Lo de la aversión al riesgo sólo es comparable al corporativismo protector, esa muralla hombro con hombro para evitar que a nadie le muevan la silla. Ya he comentado en alguna ocasión la sorprendente presencia del ICO, a través de Next Tech, en el fondo Andrómeda, que cuenta con 300 millones de euros para invertir en scaleups de sostenibilidad y en el que participan Iberdrola, Nortia Capital y Seaya Ventures. Como si necesitaran que el ICO les acompañara de la mano poniendo un tercio del dinero. Y lo mismo sucede con el fondo Leadwind que ha captado también dinero de Telefónica y BBVA para impulsar el ecosistema de scaleups español y espera llegar a los 250 millones.

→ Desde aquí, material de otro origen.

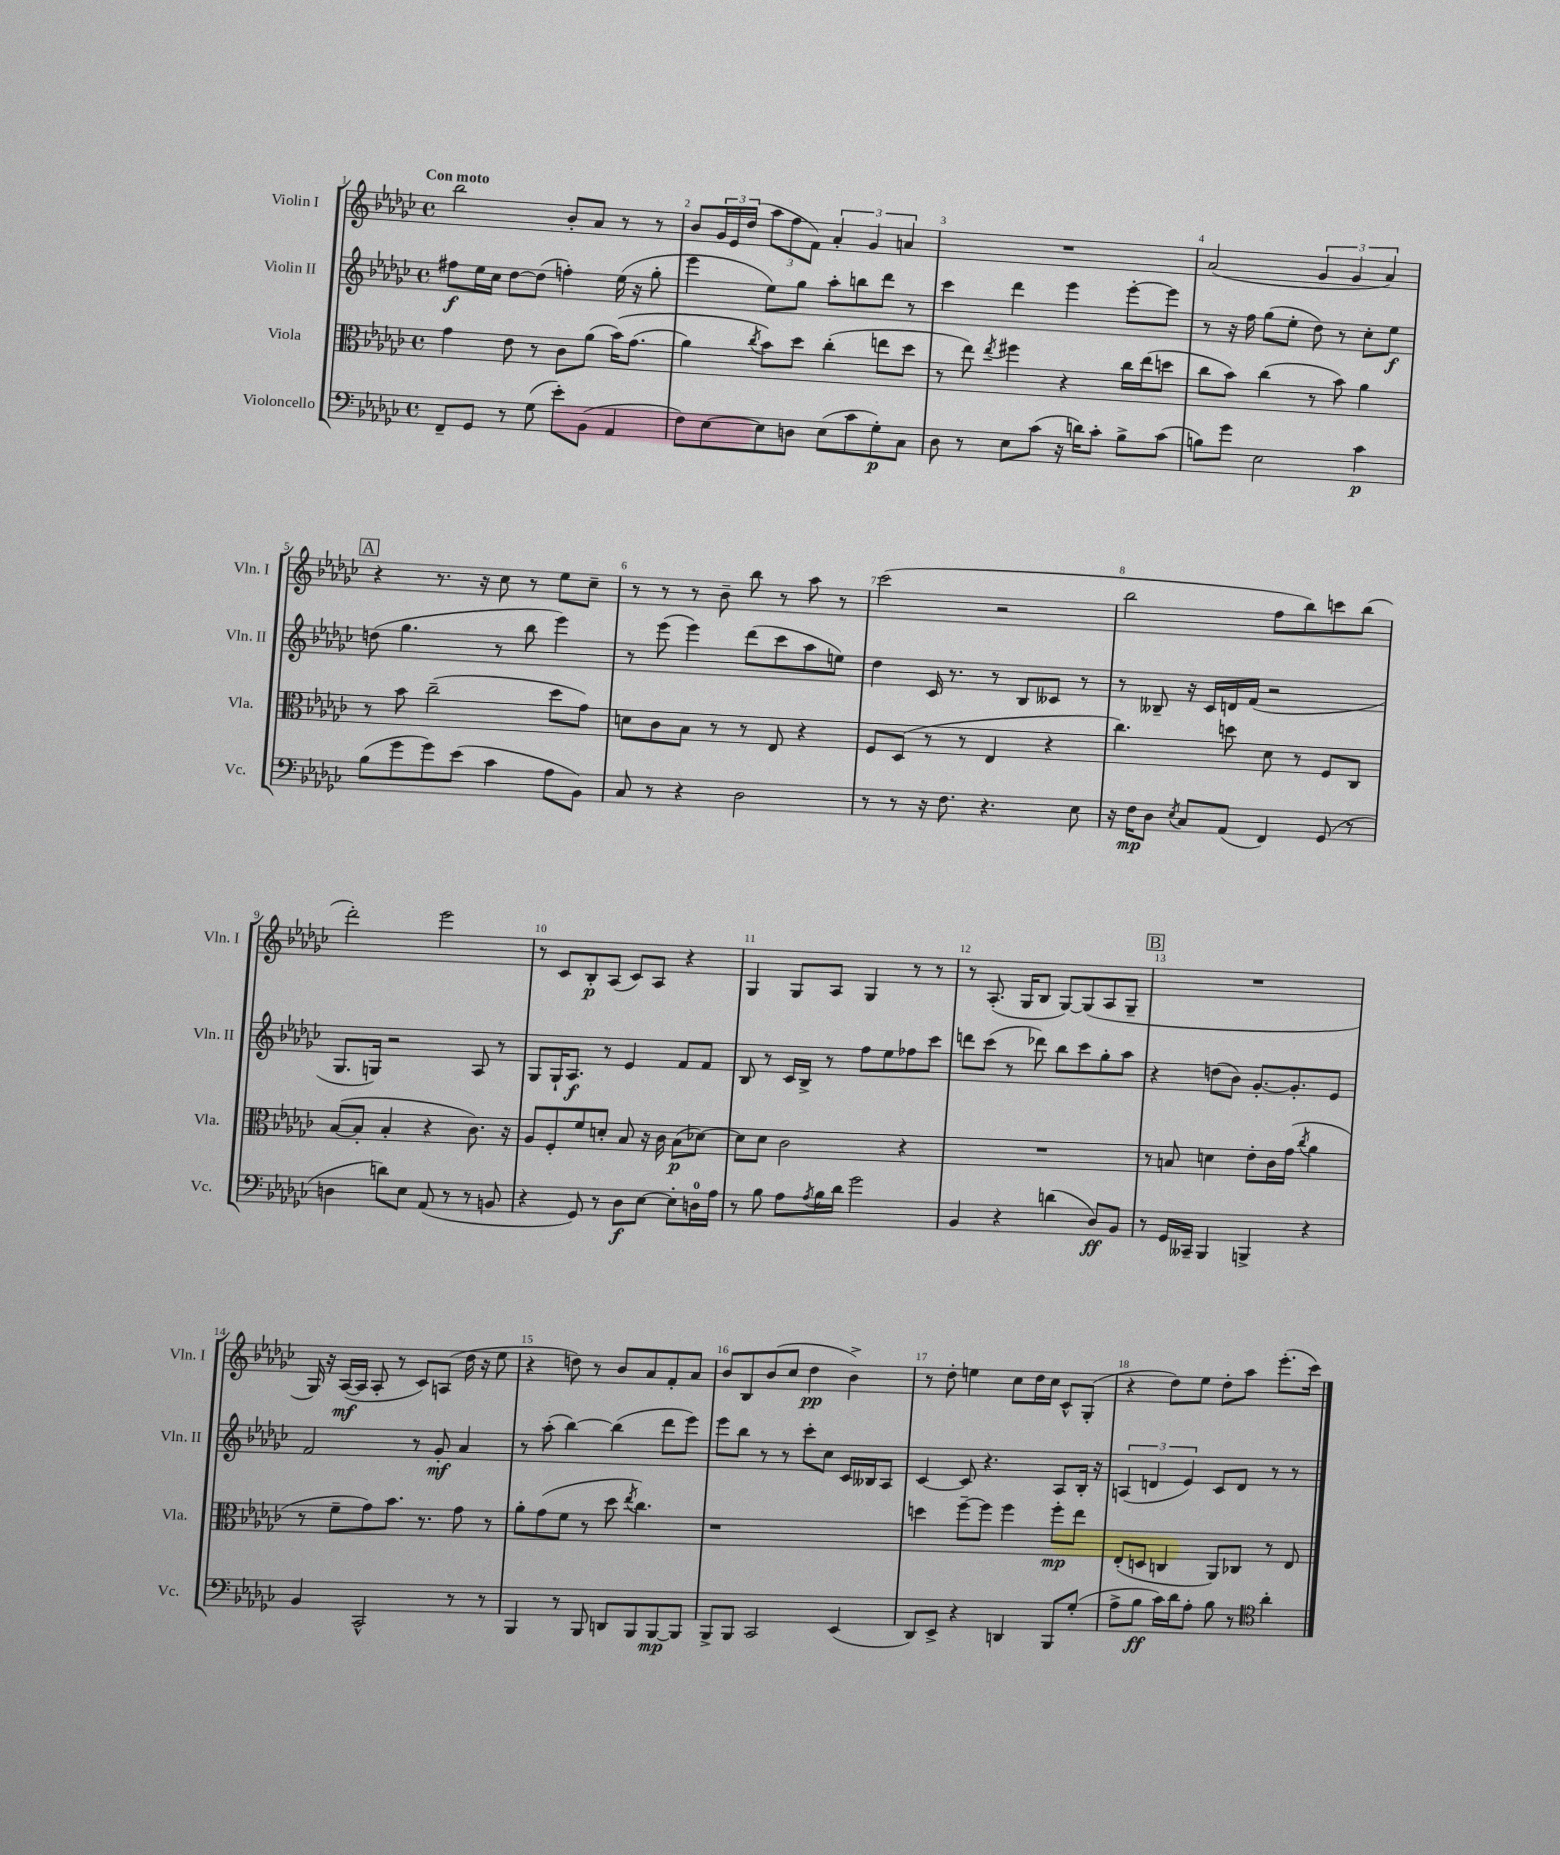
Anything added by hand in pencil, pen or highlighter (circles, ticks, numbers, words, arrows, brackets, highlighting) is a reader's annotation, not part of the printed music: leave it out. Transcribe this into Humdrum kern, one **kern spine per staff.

Los problemas regulatorios para introducir innovación son habituales en la salud, pero también en el resto de órdenes de la sociedad. Basta asistir a cualquier seminario sobre el estado del arte de la tecnología en el sector que sea, desde el energético al tratamiento de aguas o el envío con drones. Más preocupante es que eso se convierta en un factor asfixiante para las startup, en favor de corporaciones cuyas cúpulas directivas han decidido que a ellos no les corresponde arriesgar por la innovación, sino comprar tecnología.